Cauliflower Rice Recipe

Let’s get the cauliflower rice recipe out of the way first, and then we’ll offer a few suggestions on how to utilize it in tropical recipes.

Cauliflower Rice
  • 1 Head of Cauliflower
  1. Cut the cauliflower into small florets, including the stalk. Give everything a good rinse under the tap.
  2. Steam for 15 minutes or microwave on high for 7 minutes, until very soft. It is important not to boil the cauliflower in a lot of water, otherwise it becomes waterlogged, rendering more of a cauliflower sludge rather than cauliflower rice.
  3. When cooled, transfer to a food processor and pulse lightly 2-3 times, until the cauliflower resembles rice. Do this is small batches.

Congrats, now you’ve made cauliflower rice in a million recipes.

There’s a very good reason why rice is the tropical world’s most consumed staple. It’s easy and relatively cheap to grow, filling when consumed and boasts a long shelf life. Not so much with cauliflower rice (just yet). So although you may not find it served in restaurants in the tropics, it is an invaluable and healthy way to reproduce your favorite tropical dishes at home. The genius thing about it is that you’ll be inadvertently consuming yet another serving of vegetables at every meal.
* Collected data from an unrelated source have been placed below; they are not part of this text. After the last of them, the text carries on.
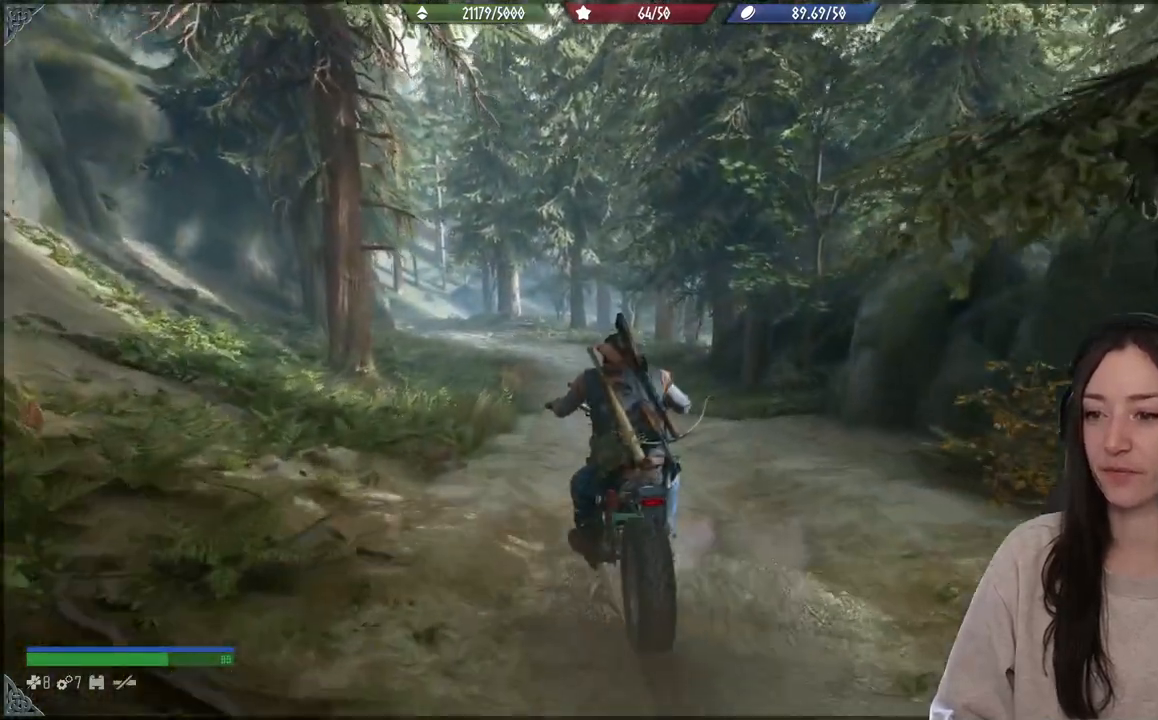
{"buttons": ["R2"], "left_stick": "center", "right_stick": "center", "events": [[300, "R2", "up"], [483, "R2", "down"]]}
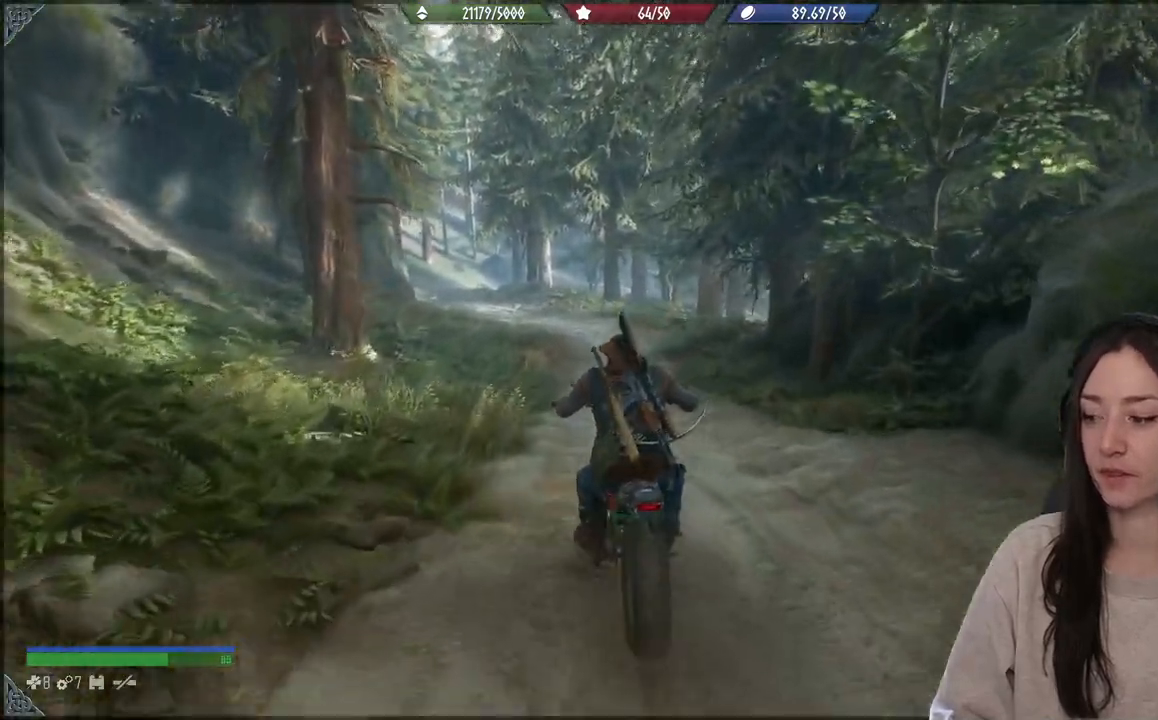
{"buttons": [], "left_stick": "center", "right_stick": "up-left", "events": [[117, "R2", "up"], [500, "right_stick", "up-left"]]}
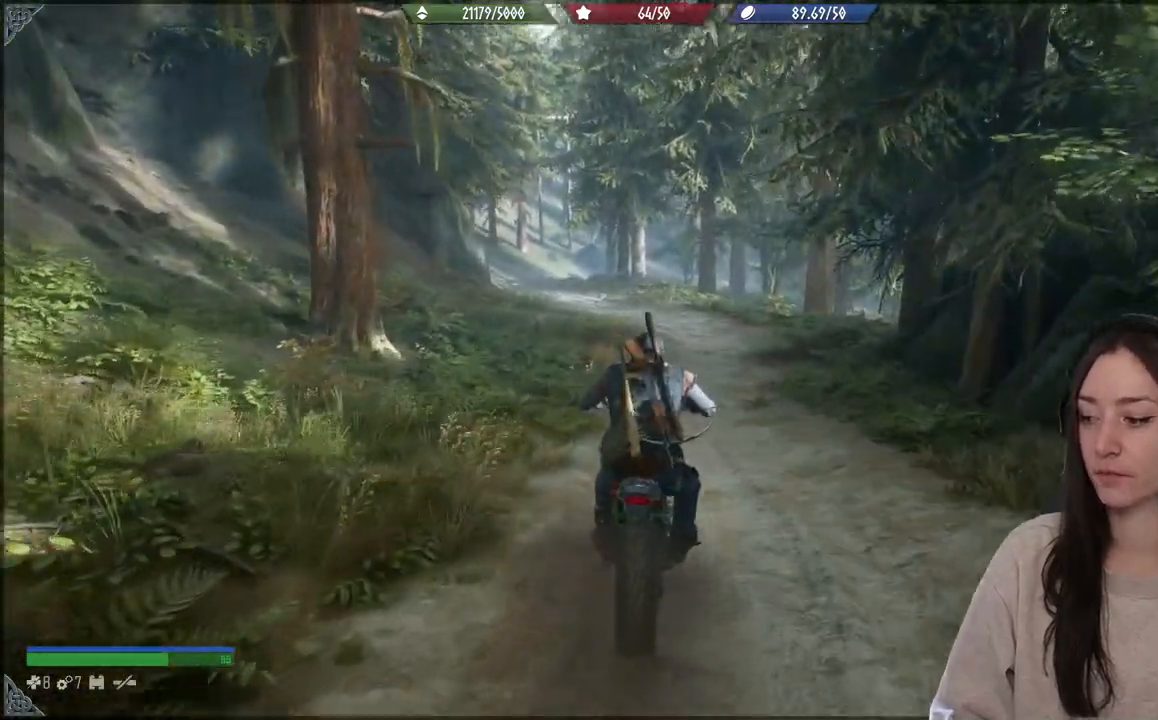
{"buttons": ["R2"], "left_stick": "center", "right_stick": "center", "events": [[133, "right_stick", "center"], [400, "R2", "down"]]}
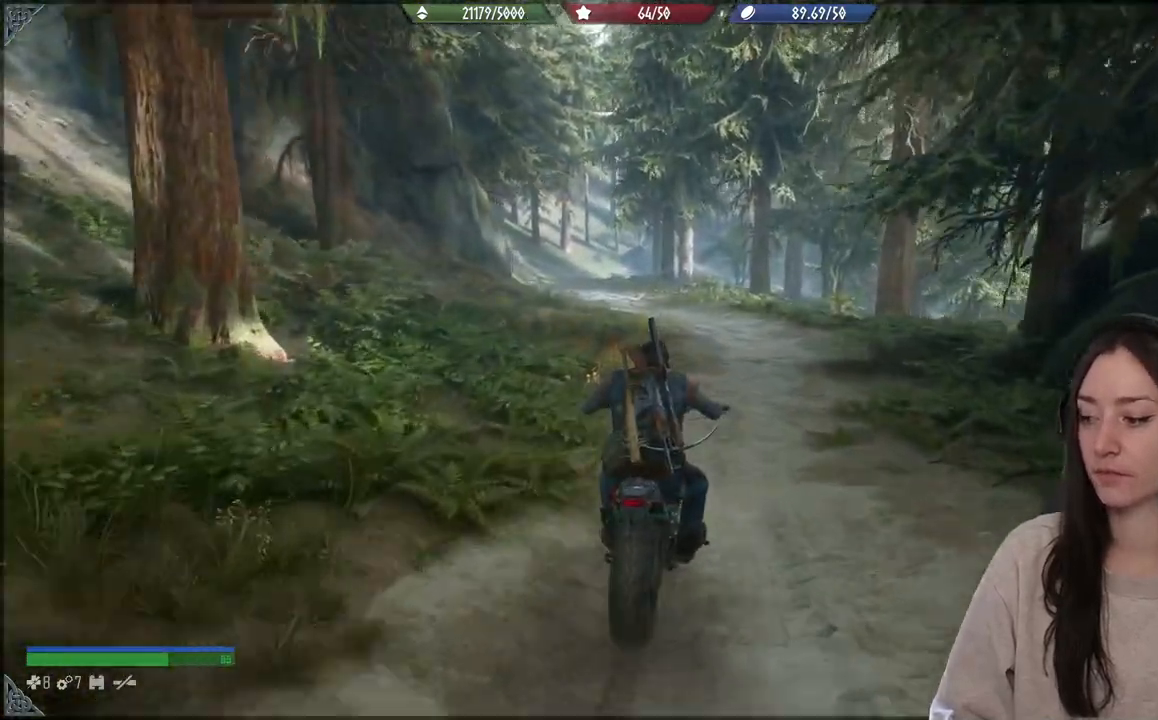
{"buttons": [], "left_stick": "center", "right_stick": "up-left"}
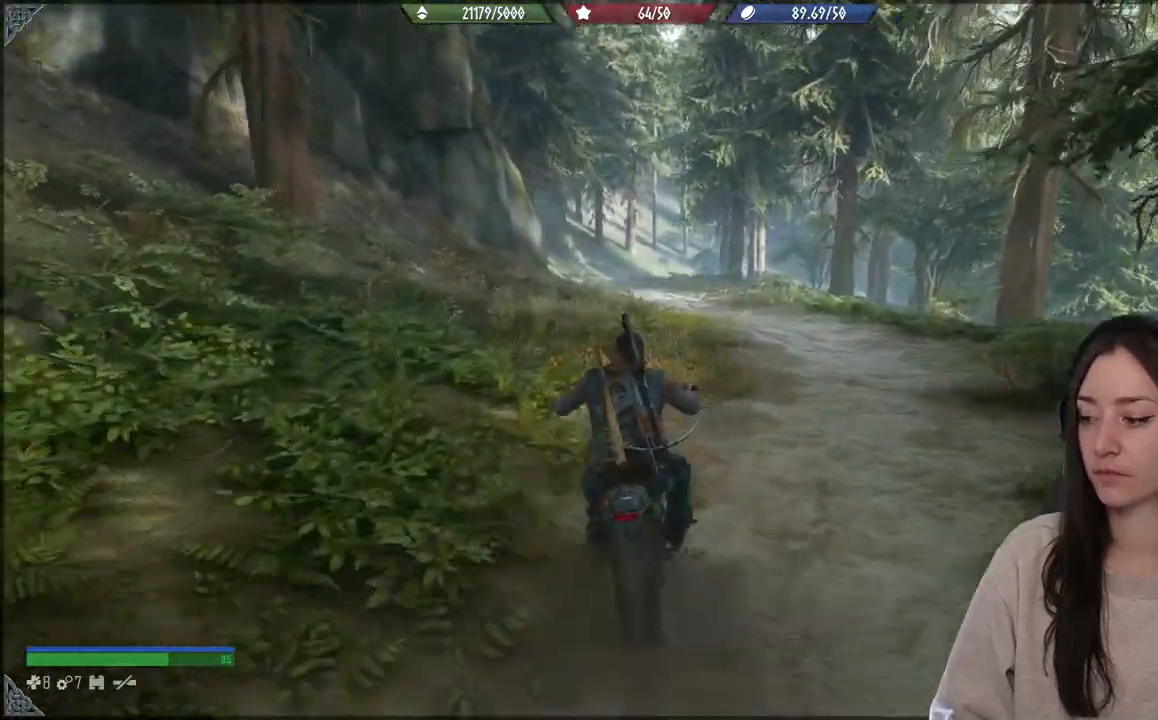
{"buttons": [], "left_stick": "up-right", "right_stick": "center", "events": [[117, "right_stick", "center"], [200, "left_stick", "up-right"]]}
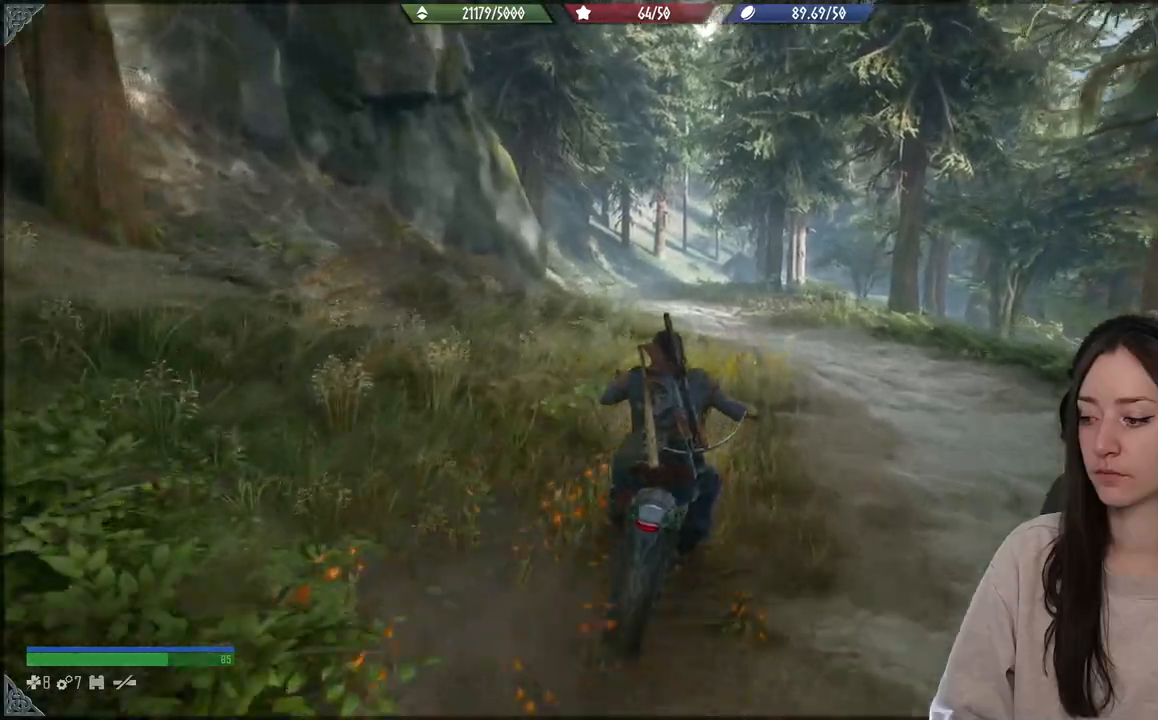
{"buttons": [], "left_stick": "center", "right_stick": "center", "events": [[217, "left_stick", "center"]]}
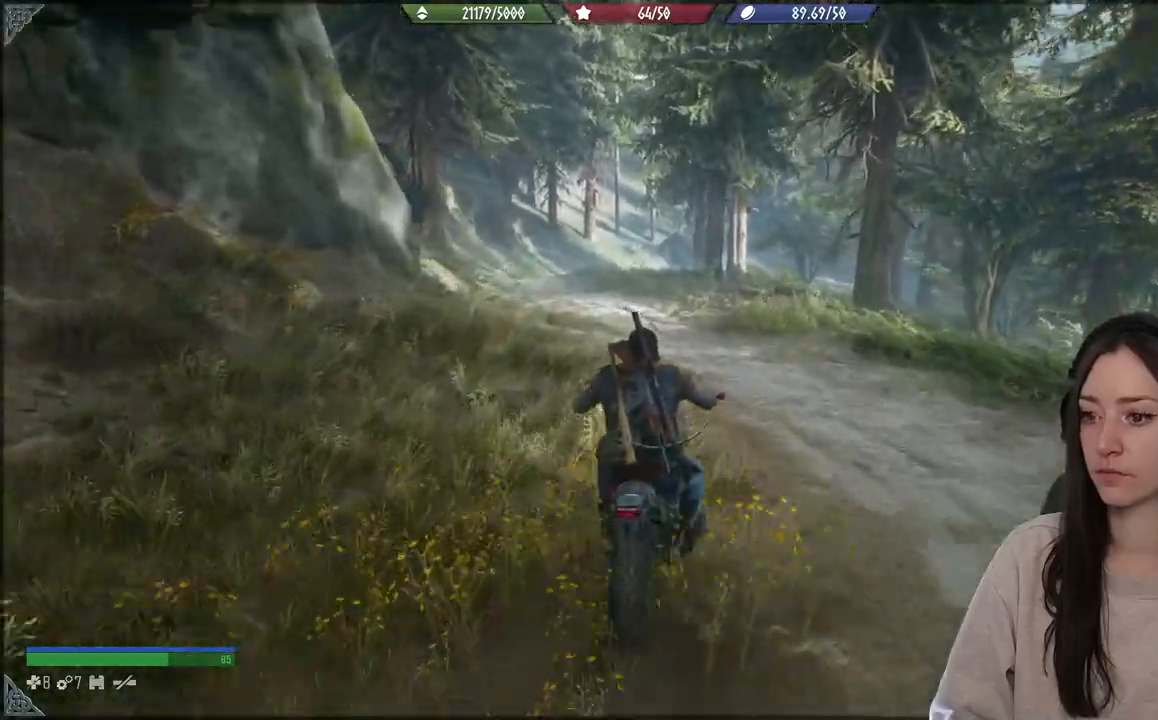
{"buttons": ["R2"], "left_stick": "center", "right_stick": "center", "events": [[133, "R2", "down"], [300, "R2", "up"], [450, "R2", "down"]]}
Surprisingly, I find that once riceified, cauliflower reduces in volume quite a bit, so one whole head only feeds 2 people as a main meal or even side dish.

Cauliflower rice can be used in place of rice in just about every tropical meal recipe, from fried rice to tropical stuffed bell peppers, pilaf (add coconut oil and macadamia nuts for added oomph) and Mexican chili con carne (recipe to follow) although the cauliflower & refried beans combo can have some undesirable side-effects, so I tend to skip red beans when using cauliflower, using cannellini instead. So go ahead and make your first batch of cauliflower rice and we’ll assure you, it’ll be the best and healthiest addiction you’ll ever enjoy!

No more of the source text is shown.